Claybrook called for the following actions by Congress, which she said are necessary because the auto industry will not boost fuel efficiency or act to improve safety on its own:

· Require NHTSA to set new safety standards for rollover crashworthiness protection and limits on aggressivity, which could prevents thousands of deaths and injuries. The rollover protections should include a dynamic roof crush standard, roof energy absorbing protection to reduce injuries from contact with the roof, safety belt pretensioners that are triggered in a rollover crash, improved seat structure to keep occupants in position during a roll, side impact protection air bags that are triggered in a rollover crash;

· Close the light truck loophole in the CAFE standards.

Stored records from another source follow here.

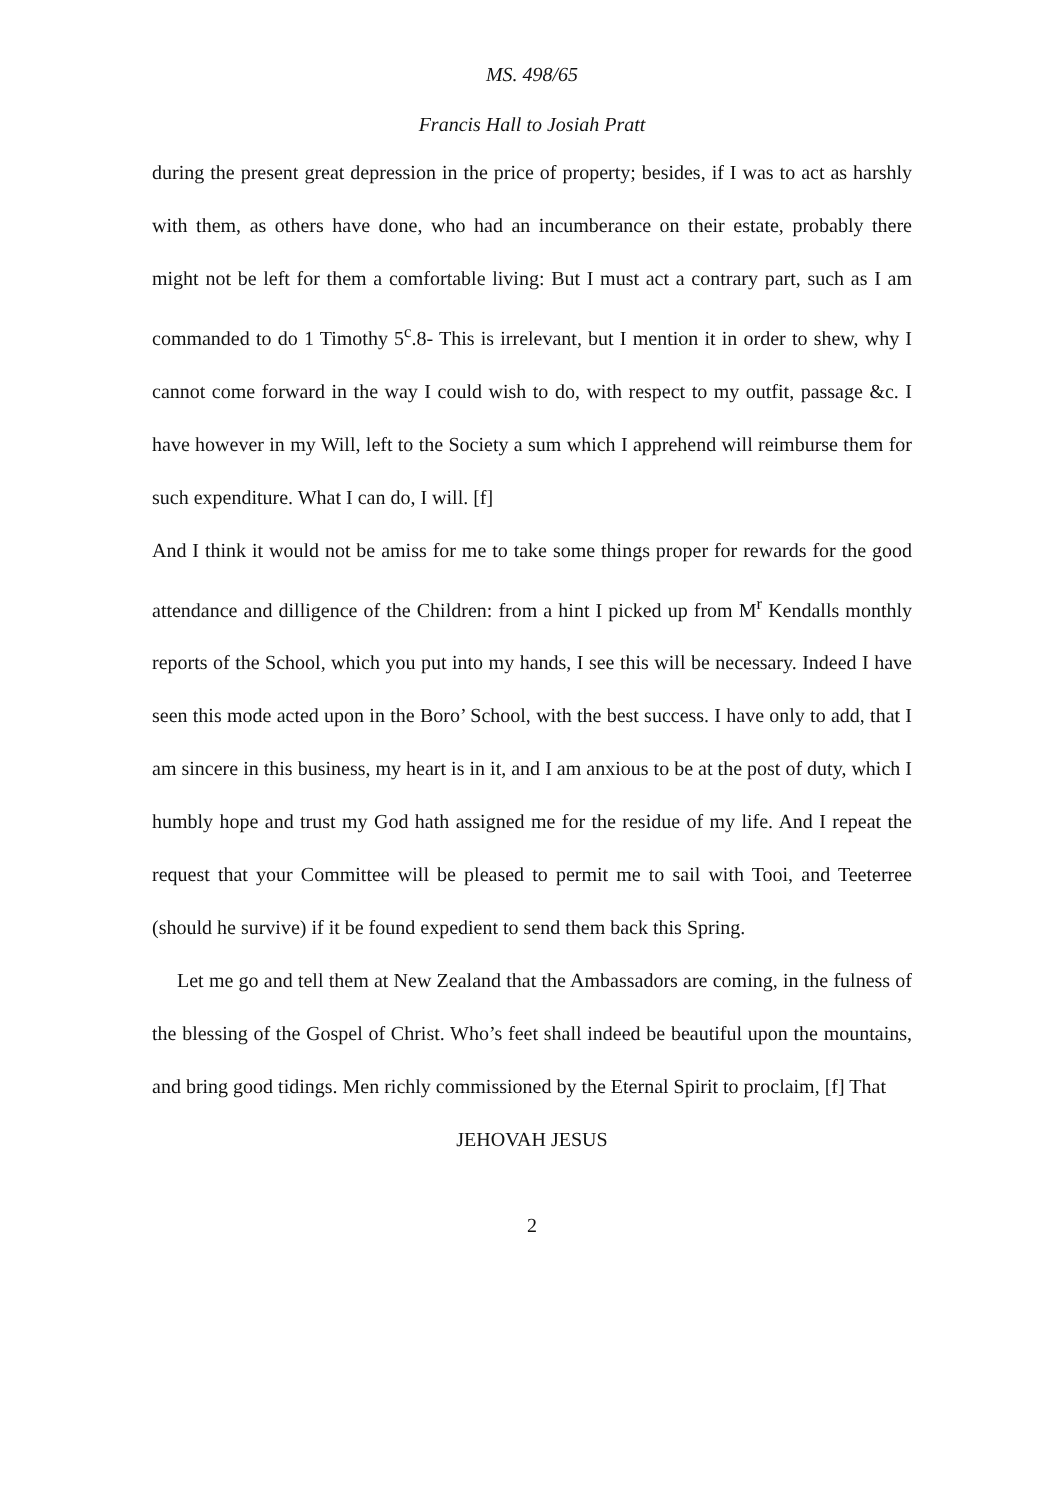MS. 498/65
Francis Hall to Josiah Pratt
during the present great depression in the price of property; besides, if I was to act as harshly with them, as others have done, who had an incumberance on their estate, probably there might not be left for them a comfortable living: But I must act a contrary part, such as I am commanded to do 1 Timothy 5<sup>c</sup>.8- This is irrelevant, but I mention it in order to shew, why I cannot come forward in the way I could wish to do, with respect to my outfit, passage &c. I have however in my Will, left to the Society a sum which I apprehend will reimburse them for such expenditure. What I can do, I will. [f]
And I think it would not be amiss for me to take some things proper for rewards for the good attendance and dilligence of the Children: from a hint I picked up from M<sup>r</sup> Kendalls monthly reports of the School, which you put into my hands, I see this will be necessary. Indeed I have seen this mode acted upon in the Boro’ School, with the best success. I have only to add, that I am sincere in this business, my heart is in it, and I am anxious to be at the post of duty, which I humbly hope and trust my God hath assigned me for the residue of my life. And I repeat the request that your Committee will be pleased to permit me to sail with Tooi, and Teeterree (should he survive) if it be found expedient to send them back this Spring.
Let me go and tell them at New Zealand that the Ambassadors are coming, in the fulness of the blessing of the Gospel of Christ. Who’s feet shall indeed be beautiful upon the mountains, and bring good tidings. Men richly commissioned by the Eternal Spirit to proclaim, [f] That
JEHOVAH JESUS
2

Fuel economy standards should be raised to 40 mpg for cars and light trucks over 10 years, starting with the model year 2005;

· Increase the accuracy of testing procedures used to predict fuel economy performance;

· End the dual-credit program, in which manufacturers are rewarded for building vehicles that can theoretically run on alternative fuels. In reality, only one percent of the miles driven in these vehicles are ever powered by alternative fuels;

· Eliminate CAFE’s “carryback” provision, which allows a manufacturer that fails to meet its CAFE requirement to submit a plan for improving vehicle fleet efficiency in three future years. This invites abuse and dishonesty by the manufacturers by effectively delaying the deadline by which manufacturers must meet their fuel economy targets;

· Clarify a provision that precludes state-run “feebate” programs, in which manufacturers and consumers are rewarded for selling cars that are more fuel efficient than required; and

· Immediately appropriate $5 million for fuel economy.